O poder público, por meio do Ministério Público Federal, Ministério da Justiça, Câmara dos Deputados e Senado Federal tem desempenhado seu papel para apuração dos fatos em toda sua extensão. Em breve será obtida a lista dos nomes dos correntistas brasileiros de forma oficial e outras informações que poderão ajudar a esclarecer a dimensão do escândalo.
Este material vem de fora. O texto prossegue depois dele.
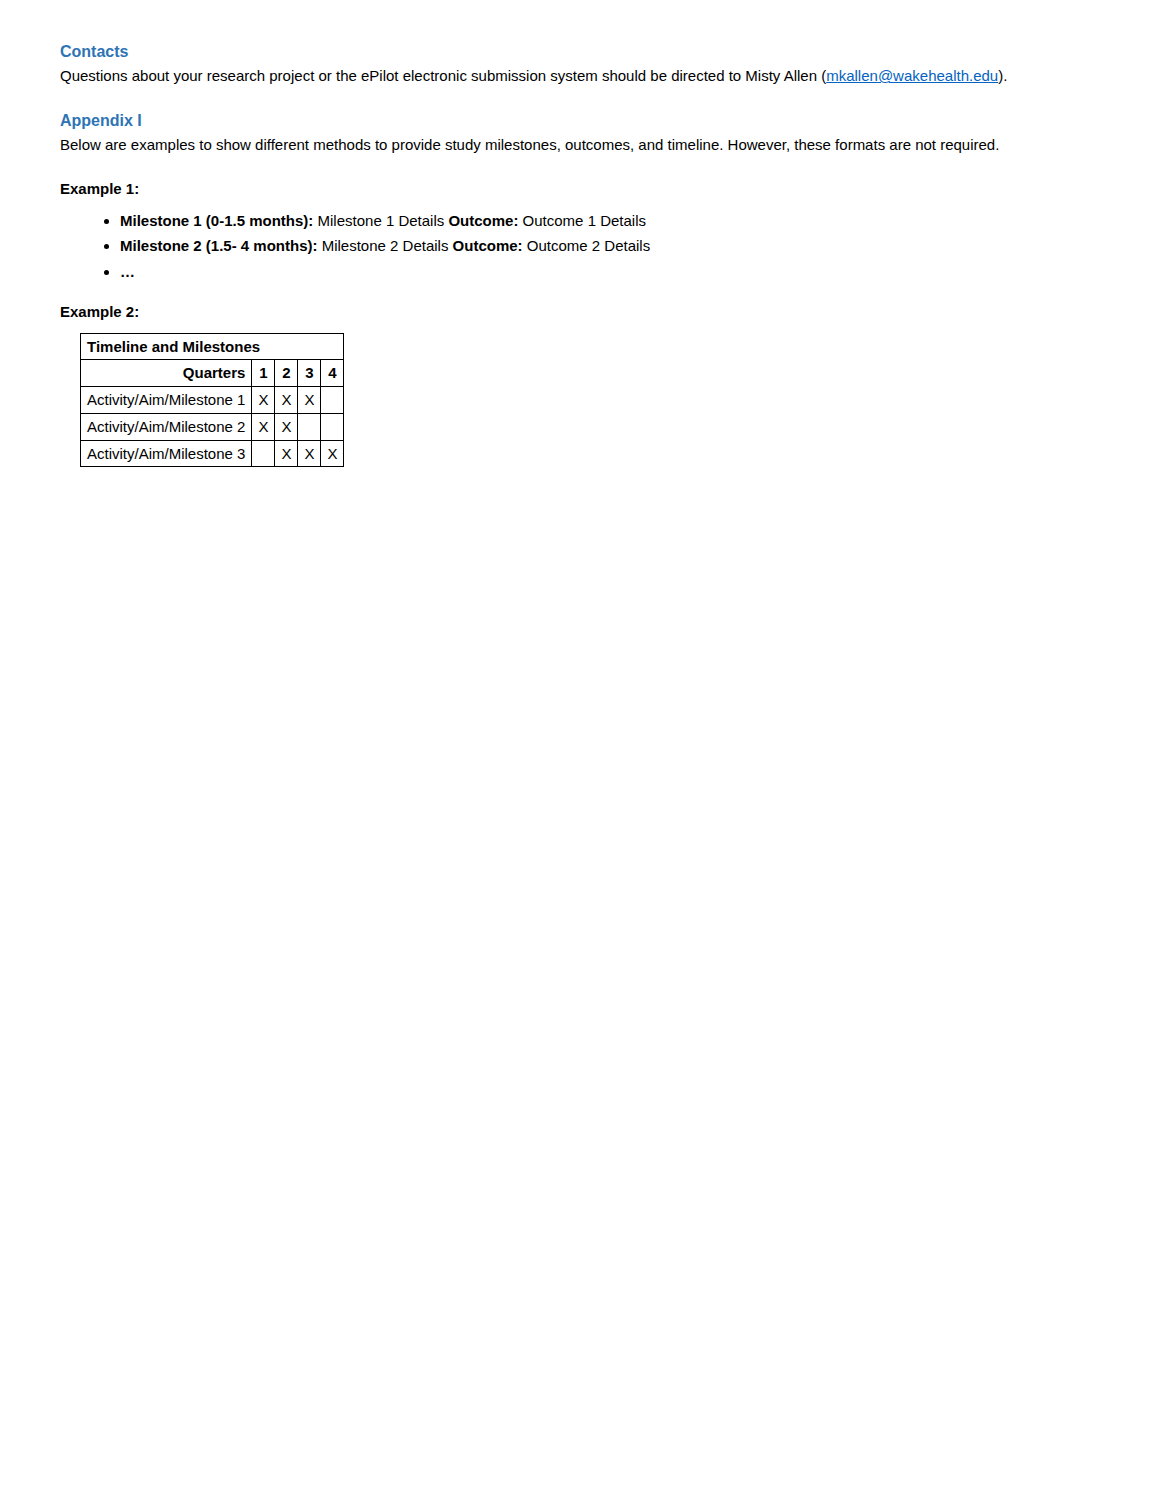Contacts
Questions about your research project or the ePilot electronic submission system should be directed to Misty Allen (mkallen@wakehealth.edu).
Appendix I
Below are examples to show different methods to provide study milestones, outcomes, and timeline. However, these formats are not required.
Example 1:
Milestone 1 (0-1.5 months): Milestone 1 Details Outcome: Outcome 1 Details
Milestone 2 (1.5- 4 months): Milestone 2 Details Outcome: Outcome 2 Details
…
Example 2:
| Timeline and Milestones |
| --- |
| Quarters | 1 | 2 | 3 | 4 |
| Activity/Aim/Milestone 1 | X | X | X | |
| Activity/Aim/Milestone 2 | X | X | | |
| Activity/Aim/Milestone 3 | | X | X | X |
Acreditamos na efetividade dessas investigações para que, uma vez tendo acesso à totalidade das informações sobre os correntistas brasileiros – evitando-se a seletividade nada republicana –, possam ser apurados os fatos e identificados os possíveis crimes cometidos.

Em seguida, será fundamental verificar a origem dos recursos, o “crime original”, pois é de se suspeitar que a transferência de recursos para um paraíso fiscal, por meio de elaborada transação oculta ao fisco, envolve dinheiro obtido pela prática de crimes anteriores.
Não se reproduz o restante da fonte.